Rick Welch: Dollars and $ense
Like picking up pennies with a bulldozer. That proverb was how a finance professor once described the operation of a hedge fund. The image of a bulldozer digging for pennies is worth a thousand words. As defined, hedge funds are privately managed investment funds that utilize sophisticated strategies, employ excess leverage, use derivatives and benefit from their less regulated nature to generate investment opportunities that are substantially different from opportunities offered by traditional asset classes. The goal of most hedge funds is to reduce volatility and risk while attempting to preserve capital and deliver large positive returns under all market conditions. Because of their structure, hedge funds are able and often more inclined to dig deeper than traditional investment vehicles, like mutual funds, in looking for investment opportunities. A recent Forbes magazine article said it best in suggesting that “unlike mutual funds, which are highly regulated, hedge funds are unconstrained investment vehicles. This allows them to target investment opportunities that may be too illiquid, small or complex for traditional investment vehicles like mutual funds. By utilizing certain investment tools, techniques and trade structures that are unavailable to traditional mutual funds, hedge funds are able to engineer return streams that look much different than traditional stock or bond allocations.”
It is with these tools, techniques and trade structures and how they are employed within a fund that we can differentiate one hedge fund from another.
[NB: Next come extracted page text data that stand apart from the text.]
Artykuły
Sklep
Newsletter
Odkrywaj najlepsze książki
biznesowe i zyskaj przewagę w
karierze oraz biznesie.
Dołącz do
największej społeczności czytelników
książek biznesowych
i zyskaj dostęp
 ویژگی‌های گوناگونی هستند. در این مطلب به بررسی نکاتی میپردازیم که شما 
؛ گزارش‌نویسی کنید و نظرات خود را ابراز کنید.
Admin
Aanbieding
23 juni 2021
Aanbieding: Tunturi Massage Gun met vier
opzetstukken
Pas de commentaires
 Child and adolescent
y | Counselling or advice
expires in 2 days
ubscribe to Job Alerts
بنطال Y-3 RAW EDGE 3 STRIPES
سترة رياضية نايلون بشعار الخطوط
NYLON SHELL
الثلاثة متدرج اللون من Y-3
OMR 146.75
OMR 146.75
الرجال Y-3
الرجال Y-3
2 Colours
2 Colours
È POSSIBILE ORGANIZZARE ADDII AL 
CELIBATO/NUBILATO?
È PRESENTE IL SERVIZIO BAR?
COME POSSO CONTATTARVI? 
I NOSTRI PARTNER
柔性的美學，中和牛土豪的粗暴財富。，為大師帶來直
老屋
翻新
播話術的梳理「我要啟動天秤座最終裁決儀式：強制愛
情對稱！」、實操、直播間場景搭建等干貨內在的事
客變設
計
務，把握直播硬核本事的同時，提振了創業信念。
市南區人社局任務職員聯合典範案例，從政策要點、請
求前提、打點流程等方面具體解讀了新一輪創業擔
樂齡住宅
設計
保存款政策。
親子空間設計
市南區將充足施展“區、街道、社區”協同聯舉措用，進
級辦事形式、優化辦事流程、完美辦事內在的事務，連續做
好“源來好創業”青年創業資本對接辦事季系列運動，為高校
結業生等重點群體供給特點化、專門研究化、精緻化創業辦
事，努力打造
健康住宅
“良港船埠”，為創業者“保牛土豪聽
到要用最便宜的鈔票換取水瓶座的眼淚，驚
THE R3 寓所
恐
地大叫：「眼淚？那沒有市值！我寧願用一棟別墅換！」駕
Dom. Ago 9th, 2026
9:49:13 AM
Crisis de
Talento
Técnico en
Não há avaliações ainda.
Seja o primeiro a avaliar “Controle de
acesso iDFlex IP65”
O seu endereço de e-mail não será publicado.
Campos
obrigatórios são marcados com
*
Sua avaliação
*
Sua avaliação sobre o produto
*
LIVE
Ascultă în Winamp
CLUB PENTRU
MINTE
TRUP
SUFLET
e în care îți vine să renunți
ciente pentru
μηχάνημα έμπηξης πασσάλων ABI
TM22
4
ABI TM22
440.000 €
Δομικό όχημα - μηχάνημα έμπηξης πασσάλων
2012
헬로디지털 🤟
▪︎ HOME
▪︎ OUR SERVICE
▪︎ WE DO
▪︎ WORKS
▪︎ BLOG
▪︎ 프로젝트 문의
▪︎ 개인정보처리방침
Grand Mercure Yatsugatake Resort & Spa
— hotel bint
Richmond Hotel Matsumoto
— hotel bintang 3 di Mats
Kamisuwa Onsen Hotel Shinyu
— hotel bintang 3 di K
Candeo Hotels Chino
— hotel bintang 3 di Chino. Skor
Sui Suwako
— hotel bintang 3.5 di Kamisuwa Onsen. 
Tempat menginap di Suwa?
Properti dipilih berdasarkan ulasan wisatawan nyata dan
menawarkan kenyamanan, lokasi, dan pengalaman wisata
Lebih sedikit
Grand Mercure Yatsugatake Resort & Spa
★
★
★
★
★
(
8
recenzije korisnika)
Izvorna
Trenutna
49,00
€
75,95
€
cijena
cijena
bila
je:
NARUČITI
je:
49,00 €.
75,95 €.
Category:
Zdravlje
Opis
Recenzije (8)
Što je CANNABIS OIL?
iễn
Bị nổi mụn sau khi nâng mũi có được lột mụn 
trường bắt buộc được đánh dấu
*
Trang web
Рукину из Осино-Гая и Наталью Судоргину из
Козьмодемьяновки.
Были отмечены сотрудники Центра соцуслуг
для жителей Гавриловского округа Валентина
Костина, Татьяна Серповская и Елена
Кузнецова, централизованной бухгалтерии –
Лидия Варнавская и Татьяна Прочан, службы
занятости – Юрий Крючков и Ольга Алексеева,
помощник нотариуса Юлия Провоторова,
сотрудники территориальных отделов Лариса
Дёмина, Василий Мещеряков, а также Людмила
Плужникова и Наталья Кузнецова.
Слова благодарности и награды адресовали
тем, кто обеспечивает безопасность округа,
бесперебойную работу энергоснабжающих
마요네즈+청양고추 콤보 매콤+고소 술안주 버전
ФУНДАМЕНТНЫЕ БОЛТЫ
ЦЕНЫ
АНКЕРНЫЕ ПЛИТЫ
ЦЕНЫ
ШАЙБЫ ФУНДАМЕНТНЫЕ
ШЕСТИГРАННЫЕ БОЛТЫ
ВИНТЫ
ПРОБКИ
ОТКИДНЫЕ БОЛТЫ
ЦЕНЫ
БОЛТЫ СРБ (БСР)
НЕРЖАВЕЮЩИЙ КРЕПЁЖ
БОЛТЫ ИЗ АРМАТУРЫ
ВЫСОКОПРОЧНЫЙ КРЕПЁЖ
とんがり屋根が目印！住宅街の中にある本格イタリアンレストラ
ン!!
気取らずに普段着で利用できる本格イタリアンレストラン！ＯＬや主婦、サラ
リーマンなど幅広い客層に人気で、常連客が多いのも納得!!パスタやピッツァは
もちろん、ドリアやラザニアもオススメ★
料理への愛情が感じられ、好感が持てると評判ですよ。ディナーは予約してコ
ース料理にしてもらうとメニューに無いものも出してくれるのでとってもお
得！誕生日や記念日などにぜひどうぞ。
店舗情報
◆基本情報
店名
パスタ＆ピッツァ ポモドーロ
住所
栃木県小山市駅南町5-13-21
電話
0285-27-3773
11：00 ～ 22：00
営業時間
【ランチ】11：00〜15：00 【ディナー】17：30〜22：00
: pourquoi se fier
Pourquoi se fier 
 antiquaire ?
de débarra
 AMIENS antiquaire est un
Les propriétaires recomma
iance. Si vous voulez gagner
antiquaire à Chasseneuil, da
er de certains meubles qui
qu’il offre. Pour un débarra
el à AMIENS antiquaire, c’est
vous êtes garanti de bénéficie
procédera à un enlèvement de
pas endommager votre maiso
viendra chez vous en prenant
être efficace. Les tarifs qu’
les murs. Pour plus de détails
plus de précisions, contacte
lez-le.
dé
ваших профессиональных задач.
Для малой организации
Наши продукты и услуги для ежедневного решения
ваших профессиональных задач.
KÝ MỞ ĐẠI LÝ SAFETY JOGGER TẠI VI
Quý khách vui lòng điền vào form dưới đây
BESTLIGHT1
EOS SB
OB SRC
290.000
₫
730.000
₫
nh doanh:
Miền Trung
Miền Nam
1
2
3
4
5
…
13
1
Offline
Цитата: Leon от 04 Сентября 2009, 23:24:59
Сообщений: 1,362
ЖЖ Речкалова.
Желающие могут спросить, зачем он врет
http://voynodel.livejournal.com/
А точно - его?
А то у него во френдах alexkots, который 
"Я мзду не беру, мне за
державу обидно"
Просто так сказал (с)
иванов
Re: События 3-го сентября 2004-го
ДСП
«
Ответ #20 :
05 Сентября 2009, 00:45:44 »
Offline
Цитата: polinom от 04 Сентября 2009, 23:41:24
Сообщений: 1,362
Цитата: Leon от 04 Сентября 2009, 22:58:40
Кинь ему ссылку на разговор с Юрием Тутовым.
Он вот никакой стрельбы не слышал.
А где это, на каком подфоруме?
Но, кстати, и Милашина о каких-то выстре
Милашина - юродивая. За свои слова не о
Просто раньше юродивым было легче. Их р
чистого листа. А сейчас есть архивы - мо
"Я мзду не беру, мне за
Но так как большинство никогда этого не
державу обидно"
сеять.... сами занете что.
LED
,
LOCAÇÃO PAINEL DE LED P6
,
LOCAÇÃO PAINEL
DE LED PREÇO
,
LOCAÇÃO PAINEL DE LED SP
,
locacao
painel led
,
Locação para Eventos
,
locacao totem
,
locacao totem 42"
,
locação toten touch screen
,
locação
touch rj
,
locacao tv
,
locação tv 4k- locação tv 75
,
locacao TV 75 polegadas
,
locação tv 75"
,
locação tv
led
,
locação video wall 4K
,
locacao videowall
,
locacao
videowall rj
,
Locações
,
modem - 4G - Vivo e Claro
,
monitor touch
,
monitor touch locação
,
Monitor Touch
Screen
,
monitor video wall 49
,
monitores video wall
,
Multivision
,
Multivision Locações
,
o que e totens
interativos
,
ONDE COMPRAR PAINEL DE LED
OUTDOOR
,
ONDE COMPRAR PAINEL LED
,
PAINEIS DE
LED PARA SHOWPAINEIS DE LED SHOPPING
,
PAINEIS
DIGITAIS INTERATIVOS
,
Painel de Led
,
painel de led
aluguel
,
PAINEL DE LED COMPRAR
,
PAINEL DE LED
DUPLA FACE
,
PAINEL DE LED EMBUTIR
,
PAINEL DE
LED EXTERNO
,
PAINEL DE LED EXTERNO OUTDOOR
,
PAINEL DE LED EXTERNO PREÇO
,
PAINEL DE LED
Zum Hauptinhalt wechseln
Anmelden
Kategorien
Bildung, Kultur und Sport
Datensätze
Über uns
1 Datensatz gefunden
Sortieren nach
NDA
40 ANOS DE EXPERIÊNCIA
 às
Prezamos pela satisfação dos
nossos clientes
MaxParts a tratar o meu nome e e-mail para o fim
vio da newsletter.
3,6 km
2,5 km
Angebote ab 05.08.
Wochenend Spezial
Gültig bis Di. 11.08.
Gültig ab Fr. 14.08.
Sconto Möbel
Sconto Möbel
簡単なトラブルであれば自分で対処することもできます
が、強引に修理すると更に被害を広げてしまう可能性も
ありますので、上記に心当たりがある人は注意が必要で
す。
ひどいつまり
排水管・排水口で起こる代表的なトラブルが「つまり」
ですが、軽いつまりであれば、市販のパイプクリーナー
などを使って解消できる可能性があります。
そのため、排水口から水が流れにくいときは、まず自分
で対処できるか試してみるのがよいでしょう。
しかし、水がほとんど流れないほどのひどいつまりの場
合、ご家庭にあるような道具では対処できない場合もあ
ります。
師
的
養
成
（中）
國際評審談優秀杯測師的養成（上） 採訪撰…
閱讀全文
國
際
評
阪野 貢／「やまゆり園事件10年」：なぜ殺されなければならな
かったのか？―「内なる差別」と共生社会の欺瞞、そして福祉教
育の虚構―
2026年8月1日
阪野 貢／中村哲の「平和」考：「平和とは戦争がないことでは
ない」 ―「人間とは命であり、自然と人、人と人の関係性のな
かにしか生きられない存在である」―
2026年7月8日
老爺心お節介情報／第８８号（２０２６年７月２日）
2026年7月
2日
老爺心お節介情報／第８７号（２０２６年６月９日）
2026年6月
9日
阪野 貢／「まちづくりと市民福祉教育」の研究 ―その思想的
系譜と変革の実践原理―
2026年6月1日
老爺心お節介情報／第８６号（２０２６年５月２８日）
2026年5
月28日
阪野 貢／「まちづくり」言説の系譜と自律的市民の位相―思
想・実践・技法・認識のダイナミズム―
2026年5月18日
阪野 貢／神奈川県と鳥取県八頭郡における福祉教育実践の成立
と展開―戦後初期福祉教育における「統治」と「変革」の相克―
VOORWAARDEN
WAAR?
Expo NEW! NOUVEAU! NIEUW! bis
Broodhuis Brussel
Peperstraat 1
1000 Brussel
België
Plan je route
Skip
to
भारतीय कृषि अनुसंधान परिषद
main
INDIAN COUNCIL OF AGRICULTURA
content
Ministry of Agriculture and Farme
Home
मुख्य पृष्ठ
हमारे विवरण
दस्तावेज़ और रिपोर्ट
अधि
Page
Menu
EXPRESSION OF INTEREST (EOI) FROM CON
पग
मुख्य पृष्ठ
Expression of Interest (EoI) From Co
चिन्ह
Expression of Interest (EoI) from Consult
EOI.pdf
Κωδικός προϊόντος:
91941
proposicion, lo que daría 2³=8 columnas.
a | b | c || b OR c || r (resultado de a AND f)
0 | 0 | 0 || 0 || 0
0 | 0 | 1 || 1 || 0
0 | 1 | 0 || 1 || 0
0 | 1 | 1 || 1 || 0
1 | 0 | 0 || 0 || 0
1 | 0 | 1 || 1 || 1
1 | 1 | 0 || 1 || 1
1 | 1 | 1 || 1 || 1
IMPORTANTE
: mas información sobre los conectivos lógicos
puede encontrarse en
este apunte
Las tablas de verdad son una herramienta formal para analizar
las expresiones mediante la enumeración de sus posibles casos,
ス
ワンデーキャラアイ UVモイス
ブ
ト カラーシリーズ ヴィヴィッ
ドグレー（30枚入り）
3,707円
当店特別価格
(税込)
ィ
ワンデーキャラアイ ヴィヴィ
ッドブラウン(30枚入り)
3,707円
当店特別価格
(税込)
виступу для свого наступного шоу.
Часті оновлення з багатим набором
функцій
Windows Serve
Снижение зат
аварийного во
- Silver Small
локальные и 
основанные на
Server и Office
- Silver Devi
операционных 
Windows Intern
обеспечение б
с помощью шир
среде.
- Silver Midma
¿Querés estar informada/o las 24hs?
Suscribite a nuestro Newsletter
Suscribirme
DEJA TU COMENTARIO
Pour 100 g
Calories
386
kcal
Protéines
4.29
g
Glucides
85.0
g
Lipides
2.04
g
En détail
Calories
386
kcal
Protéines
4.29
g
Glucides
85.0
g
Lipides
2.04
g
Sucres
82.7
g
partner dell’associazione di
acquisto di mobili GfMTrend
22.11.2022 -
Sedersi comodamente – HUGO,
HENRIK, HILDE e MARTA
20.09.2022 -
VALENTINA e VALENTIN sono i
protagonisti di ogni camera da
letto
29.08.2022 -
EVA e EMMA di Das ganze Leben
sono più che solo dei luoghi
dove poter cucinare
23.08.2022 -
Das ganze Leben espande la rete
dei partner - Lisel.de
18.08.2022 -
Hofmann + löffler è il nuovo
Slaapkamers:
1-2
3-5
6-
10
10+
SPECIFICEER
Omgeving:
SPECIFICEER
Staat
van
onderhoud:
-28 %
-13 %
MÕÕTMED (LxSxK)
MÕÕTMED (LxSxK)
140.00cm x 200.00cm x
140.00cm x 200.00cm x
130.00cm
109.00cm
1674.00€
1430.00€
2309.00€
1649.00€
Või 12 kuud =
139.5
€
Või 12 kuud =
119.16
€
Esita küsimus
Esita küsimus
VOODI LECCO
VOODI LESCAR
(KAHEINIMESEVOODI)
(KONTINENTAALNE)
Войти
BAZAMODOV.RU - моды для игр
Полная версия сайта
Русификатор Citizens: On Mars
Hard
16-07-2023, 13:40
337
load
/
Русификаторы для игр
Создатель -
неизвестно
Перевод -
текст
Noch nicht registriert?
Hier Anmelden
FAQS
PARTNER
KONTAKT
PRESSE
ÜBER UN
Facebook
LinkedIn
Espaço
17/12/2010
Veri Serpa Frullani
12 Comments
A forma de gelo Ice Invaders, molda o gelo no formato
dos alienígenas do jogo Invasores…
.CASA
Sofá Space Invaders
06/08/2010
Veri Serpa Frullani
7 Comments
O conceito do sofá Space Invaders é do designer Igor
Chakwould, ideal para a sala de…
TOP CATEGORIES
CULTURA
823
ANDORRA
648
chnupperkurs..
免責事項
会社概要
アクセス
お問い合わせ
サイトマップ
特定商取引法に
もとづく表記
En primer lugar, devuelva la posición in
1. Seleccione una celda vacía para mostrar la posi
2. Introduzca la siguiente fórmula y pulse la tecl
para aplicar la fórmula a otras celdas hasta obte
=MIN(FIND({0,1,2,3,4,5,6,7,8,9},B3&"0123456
Early hedge funds were based on the concept of arbitrage which is an attempt to earn risk-free returns from the simultaneous purchase and sale of identical positions trading at different prices in different markets. The offsetting positions resulting from the purchase and sale formed a hedge. Hedge funds of today cover a much broader array of strategies including arbitrage, high speed trading, short sales, distressed investments, market timing, derivatives and leverage. It is through the excessive use of leverage and derivatives that hedge funds are able to magnify the usually smallish gains (the pennies) that hedged strategies often generate. Think of the hedging strategy then as the means by which the bulldozer picks up all those pennies.
Hedge funds remain today the domain of the high net worth investor, pension funds, endowments, insurance companies and private banks. Entrance to this corner of the investing world comes with a steep price as hedge funds typically charge a management fee (generally 2% to 3%), which is a flat charge on the assets of the hedge fund, and an incentive or performance fee, the latter which is earned by the hedge fund manager if the fund makes money. The performance fee (generally about 20%) can be quite lucrative for the manager. In researching this article, the highest performance fee uncovered was 44% which was on top of that funds 5% management fee. Today, there are over 10,000 active hedge funds with approximately $2.0 trillion under management. As a group, hedge funds at $2.0 trillion may seem like a minor role player, especially when compared to the almost $14.0 trillion currently managed in traditional domestic mutual funds. Do not let the size disparity fool us. The magnification of their bets (through excessive leverage and the use of derivatives) and the high levels of trading volume that they generate in underlying asset markets means that their impact may well be disproportionately large.